La présence de certains gaz rares dans le circuit primaire est un phénomène connu, étudié et prévu par les procédures d’exploitation des réacteurs.
EDF a pris contact avec les équipes de TNPJVC et apporte son expertise.
EDF, en tant qu’actionnaire de la société TNPJVC, a sollicité la tenue d’un conseil d’administration extraordinaire de TPNJVC pour que le management présente l’ensemble des données et les décisions nécessaires.

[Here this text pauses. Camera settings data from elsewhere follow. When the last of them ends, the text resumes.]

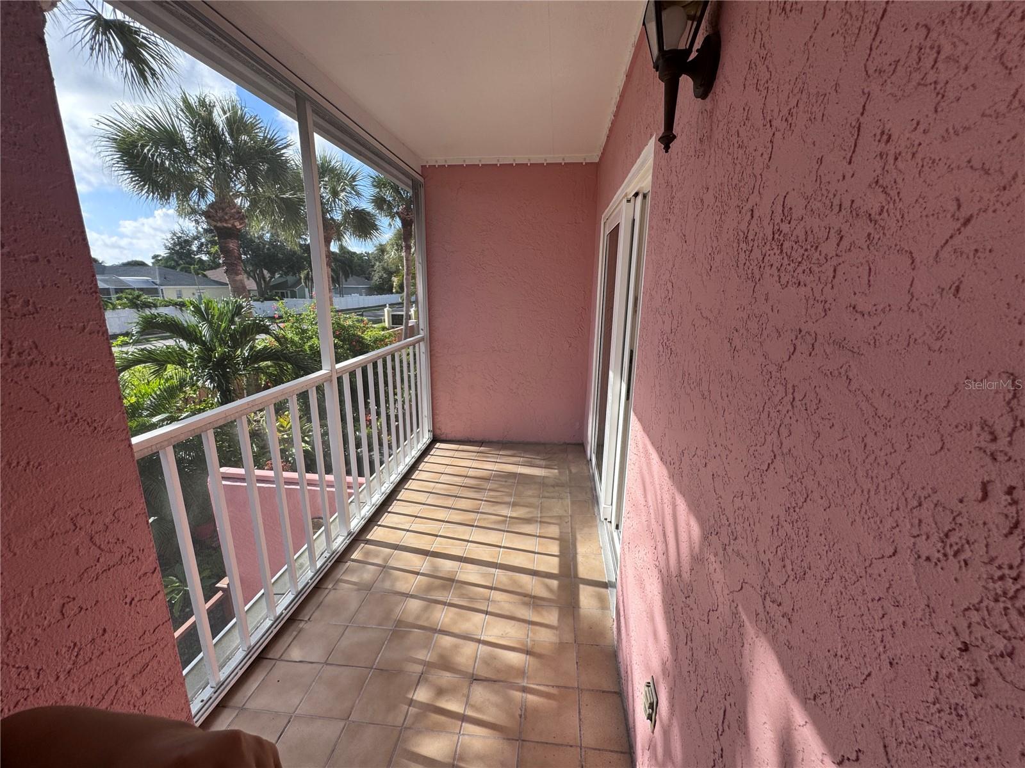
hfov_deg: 102.1
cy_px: 384
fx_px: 415
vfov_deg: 85.7
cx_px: 512
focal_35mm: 14
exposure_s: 1/641
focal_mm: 2.22
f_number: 2.2
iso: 40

Sur les réseaux sociaux, quelques spécialistes du nucléaire donnent des explications techniques sur le phénomène en cours, qui se traduit par la présence dans le circuit d’eau primaire, de quelques gaz rares, à des niveaux supérieurs à ceux qui sont connus habituellement (mais pas sur le niveau de la radioactivité). La question n’est pas nouvelle, elle a déjà été rencontrée dans une centrale française (à Cattenom en 2001) et a fait l’objet à l’époque d’un retour d’expérience. Elle est très précisément décrite dans un document de l’INRS accessible en ligne : « éléments de sûreté nucléaire »[1],.

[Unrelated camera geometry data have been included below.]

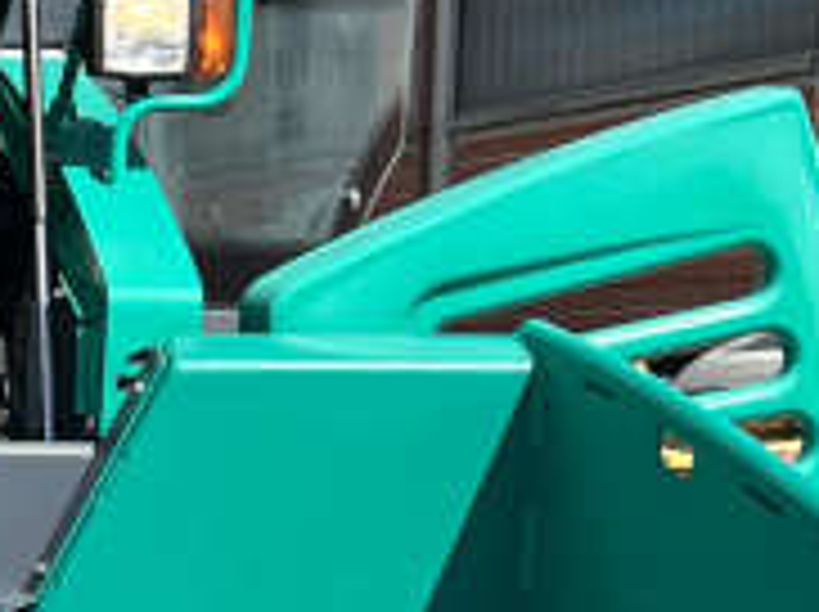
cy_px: 585
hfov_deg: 12.6
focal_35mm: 143
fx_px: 3379
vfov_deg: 10.3
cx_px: -657
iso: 50
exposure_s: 1/3968
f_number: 1.5
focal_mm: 5.7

Dans une centrale nucléaire, le combustible est contenu par ce qu’il est convenu d’appeler des crayons (en raison de leur forme), eux-mêmes rangés dans des assemblages combustibles. Il y a plus de 50 000 crayons dans un réacteur de 1300 MW. Ces crayons sont conçus pour être étanches, mais ne peuvent l’être à un niveau tel qu’il n’y ait aucune fuite de certains produits de la fission, en l’occurrence du Xénon et du Krypton. Ces deux éléments font partie de ce qu’on appelle les gaz rares dans le tableau de Mendeleïev, leur principale caractéristique étant qu’ils sont neutres chimiquement (ils ne réagissent chimiquement avec aucun autre élément). La quantité de ces gaz rares dans le circuit d’eau primaire fait l’objet d’une surveillance constante, avec deux seuils. D’abord un seuil d’alerte (quand il est dépassé, l’exploitant est informé) et au-delà de ce seuil, une surveillance accrue doit être mis en place. Ensuite un seuil au-delà duquel le réacteur doit être arrêté pour intervention.
En France, l’ASN a défini ces seuils (voir cette note). De ce qu’on sait actuellement, il apparaît que le seuil d’alerte a été dépassé en octobre. Le réacteur a continué à fonctionner (ce qui n’est pas une anomalie) et l’instance chinoise de surveillance (l’équivalent de l’ASN) a été informée. Cette situation n’est pas considérée comme un incident. Framatome est normalement sollicitée pour étudier la situation (et ses conséquences).
A priori donc, une tempête dans un verre d’eau, à la limite près qu’on n’a pas le détail des niveaux observés (ce que demande d’EDF dans son communiqué). Et comme le fait remarquer un des spécialistes qui donne ces explications sur Twitter :
« Reste la question de l’implication des USA dans l’histoire …Et là pas de réponse claire … Framatome, CGN et EDF n’ont pas besoin des Américains pour gérer leurs réacteurs merci. Reste à savoir si cela a un lien avec la branche US de FRAMATOME qui a aussi des compétences en combustible ou bien simplement une fuite montée en épingle … »
Il cite cependant un spécialiste américain de la Chine qui pense que l’information donnée par Framatome (sollicité par les Chinois en raison de sa compétence) vise seulement à montrer sa bonne volonté aux autorités américaines (dans un contexte de relations commerciales difficiles entre U.S.A. et Chine) et que l’équivalent américain de l’ASN n’a pas jugé qu’il y avait un problème technique particulier.
Cet épisode illustre deux caractéristiques clés du fonctionnement de l’industrie nucléaire en France :
- Le niveau de transparence est extrêmement élevé, avec une surveillance très importante des exploitants par les autorités de surveillance. Cette situation est unique (à ce point du moins) dans l’industrie.
- Le moindre événement fait l’objet d’une réaction dans la presse, avec plus ou moins de précision de la part de celle-ci.
On peut supposer que l’autorité de surveillance chinoise veut également tout savoir de l’exploitant, mais que la presse chinoise a moins les moyens de suivre que la nôtre… Il est donc urgent d’en savoir plus avant de se livrer à des exercices oratoires.